[RECORDS FOR THIS TASK]

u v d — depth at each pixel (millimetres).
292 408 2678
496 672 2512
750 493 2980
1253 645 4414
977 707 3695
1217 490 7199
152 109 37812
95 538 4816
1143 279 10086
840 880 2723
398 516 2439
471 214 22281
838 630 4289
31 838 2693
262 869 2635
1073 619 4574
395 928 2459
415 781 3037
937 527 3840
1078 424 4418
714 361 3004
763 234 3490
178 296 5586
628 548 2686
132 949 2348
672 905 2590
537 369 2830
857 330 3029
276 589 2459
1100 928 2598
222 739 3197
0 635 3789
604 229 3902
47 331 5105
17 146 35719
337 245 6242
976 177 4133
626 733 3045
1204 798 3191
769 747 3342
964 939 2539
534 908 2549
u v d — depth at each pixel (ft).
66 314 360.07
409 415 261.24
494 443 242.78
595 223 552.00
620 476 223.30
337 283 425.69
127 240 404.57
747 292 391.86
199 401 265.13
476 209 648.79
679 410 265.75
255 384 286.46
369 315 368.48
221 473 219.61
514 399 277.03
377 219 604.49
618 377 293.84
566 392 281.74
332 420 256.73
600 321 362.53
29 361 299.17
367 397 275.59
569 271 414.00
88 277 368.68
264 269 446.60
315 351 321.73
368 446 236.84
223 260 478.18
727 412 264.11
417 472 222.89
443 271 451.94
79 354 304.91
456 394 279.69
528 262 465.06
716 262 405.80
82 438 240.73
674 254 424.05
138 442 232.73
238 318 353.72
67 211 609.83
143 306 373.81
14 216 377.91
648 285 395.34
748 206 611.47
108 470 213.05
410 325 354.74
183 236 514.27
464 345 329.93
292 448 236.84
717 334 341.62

[/RECORDS FOR THIS TASK]

WHAT YOU HAVE TO DO> Output exactly, and only, the lines running from the one that contains "29 361 299.17" through the last line of the entries above.

COMPLETED EXERCISE>
29 361 299.17
367 397 275.59
569 271 414.00
88 277 368.68
264 269 446.60
315 351 321.73
368 446 236.84
223 260 478.18
727 412 264.11
417 472 222.89
443 271 451.94
79 354 304.91
456 394 279.69
528 262 465.06
716 262 405.80
82 438 240.73
674 254 424.05
138 442 232.73
238 318 353.72
67 211 609.83
143 306 373.81
14 216 377.91
648 285 395.34
748 206 611.47
108 470 213.05
410 325 354.74
183 236 514.27
464 345 329.93
292 448 236.84
717 334 341.62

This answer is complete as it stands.